= Congressional Commission on Science and Technology and Engineering =

The Congressional Commission on Science and Technology and Engineering (COMSTE) was created by a joint resolution of the 13th Congress of the Philippines to create, amend, or repeal laws and propose budgets that will make the Philippines competitive in science and technology.

== Goals of the COMSTE ==
COMSTE will review and assess the state of science, technology, and engineering in the Philippines, and will provide recommendations on harnessing these sectors to make the country more competitive. It will also undertake a thorough review of science education in public and private schools, particularly at the graduate level.

The Commission shall review and assess the formal educational system in both public and private schools at all levels, including graduate education. The Commission shall also review and assess the non-formal educational system. It shall produce a report of its findings and shall formulate short and long term policy and program recommendations to include each of the following areas: (i) Philosophy, goals and objectives of science and technology and engineering, (ii) Sectoral targets; (iii) Governance and management; (iv) Educational / manpower development programs; (v) Financing; (vi) Functional linkages among all departments and sectors concerned with science and technology and engineering R&D; and (vii) Educator's training, benefits and retirement.

The report and the recommendation for both executive policy and legislative action will be drawn from the analysis by the Commission of the Philippine Science and Technology and Engineering research and development system, based on research of existing studies and other secondary sources of data, on extensive consultations with relevant stakeholders from both government and private sectors, and on interviews with key persons in the system.

== Leadership of the Commission ==
The COMSTE is currently chaired by Senator Edgardo Angara and co-chaired by Rep. Julio A. Ledesma IV from 1st District of Negros Occidental.

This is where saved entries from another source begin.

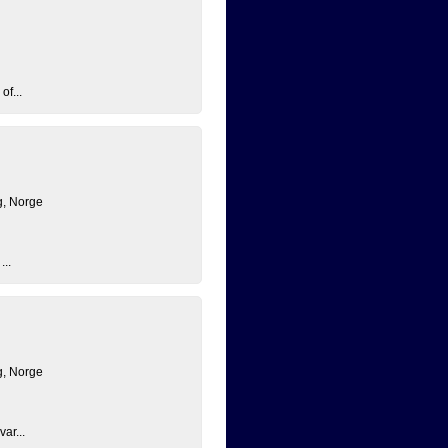
of...
g, Norge
...
g, Norge
ar...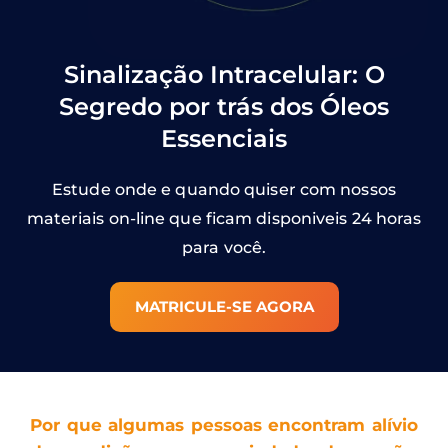
Sinalização Intracelular: O
Segredo por trás dos Óleos
Essenciais
Estude onde e quando quiser com nossos
materiais on-line que ficam disponiveis 24 horas
para você.
MATRICULE-SE AGORA
Por que algumas pessoas encontram alívio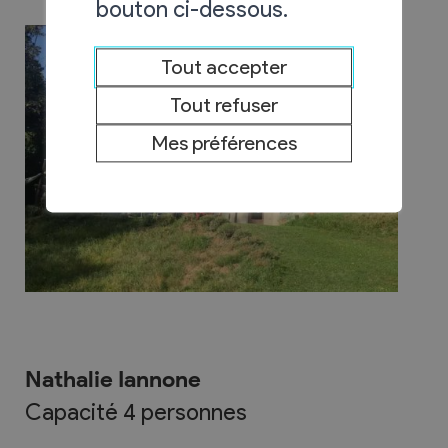
bouton ci-dessous.
Tout accepter
Tout refuser
Mes préférences
Nathalie Iannone
Capacité 4 personnes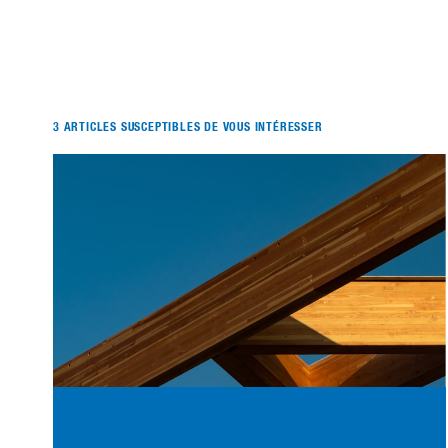
3 ARTICLES SUSCEPTIBLES DE VOUS INTÉRESSER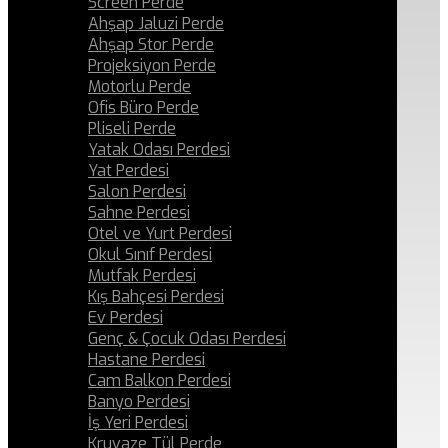
Screen Perde
Ahşap Jaluzi Perde
Ahşap Stor Perde
Projeksiyon Perde
Motorlu Perde
Ofis Büro Perde
Pliseli Perde
Yatak Odası Perdesi
Yat Perdesi
Salon Perdesi
Sahne Perdesi
Otel ve Yurt Perdesi
Okul Sınıf Perdesi
Mutfak Perdesi
Kış Bahçesi Perdesi
Ev Perdesi
Genç & Çocuk Odası Perdesi
Hastane Perdesi
Cam Balkon Perdesi
Banyo Perdesi
İş Yeri Perdesi
Kruvaze Tül Perde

== 6 Panels of the COMSTE==
COMSTE works in six sectors:

- Agriculture and Food
- Electronics and Semiconductors
- Energy and Environment
- Health Sciences
- IT and IT Enabled Industries
- Science, Math, and Engineering Education

=== Agriculture and Food Panel ===
Achieving competitiveness in Agriculture and Food has become imperative in the light of the Philippines development efforts. A significant part of the population is in the rural areas and they largely depend on agriculture, either for sustenance or for income. The agriculture sector is a major source of employment and labor. People who depend on agriculture often experience the worst levels of poverty. Any investment in agriculture and food will have significant and direct effects on economic development and poverty alleviation

=== Electronics and Semiconductors Panel ===
The country has received poor assessments of its public and private institutions (ranked 95th). The panel hopes to make this sector more competitive because it composes majority of its exports. With this goal, the panel is tackling issues such as the (1) declining standard of education, (2) electricity cost, (3) lack of university-industry interaction and, (4) taxes and incentives.

=== Energy and Environment Panel ===
As one of the six COMSTE panels tasked to spearhead the development of global competitiveness in Research and Development and Science and Technology, the Energy and Environment panel is at the forefront of addressing current issues weighing on the country. Focusing on medium and long-term solutions, the panel seeks to achieve a balanced system of providing clean, efficient and sustainable energy (a synthesis between existing fuel technologies and budding green technology) while also safeguarding diminishing natural resources.

=== Health Sciences Panel ===
An important and unanimous premise in this country is that health is a right, not a privilege. However, the current state of health in the Philippines is dreadful. At this position, the probability of meeting the Millennium Development Goals by 2015 is low. These goals include preventing hunger and halving the proportion of underweight children under five years old, followed by reducing maternal mortality ratio by 75%. Considering these, a panel of experts were constituted to discuss and think of solutions on problems regarding (1) Policies Governing the Practice of Health Professions and Health Care Delivery, (2) Health Human Resource Development, (3) Health Research and Development, (4) Financing of Health Care, and (5) Health Service Delivery.

=== IT and IT Enabled Industries Panel ===
The Philippines is one of the top 10 outsourcing and offshoring destinations in the world. The IT and IT-Enabled Industries Panel works to ensure the country's competitive positioning vis-à-vis other locations by attracting investments and customers. The Panel's experts believe that the IT industry must go up the value chain—attract higher-value projects, increase skills capacities, and undertake research and development. The government, too, must provide incentives to encourage this upward growth. These efforts, ultimately, work towards a culture and an environment, which prizes and rewards excellence.

=== Science, Math, and Engineering Education Panel ===
The basic role of science, mathematics and engineering education in advancing national competitiveness is to provide the human resources and the new knowledge to continually improve the productivity and, hence, competitiveness of the nation's firms. Any assessment of the SME education system should focus on how well it performs this role and on the reasons behind such level of performance.

== Technical Advisory Council (TAC) ==
The Technical Advisory Council (TAC) is a consultative committee within the COMSTE that supervise the panels and review their reports. The members of the TAC also serve as Senior Advisers to the members of the commission.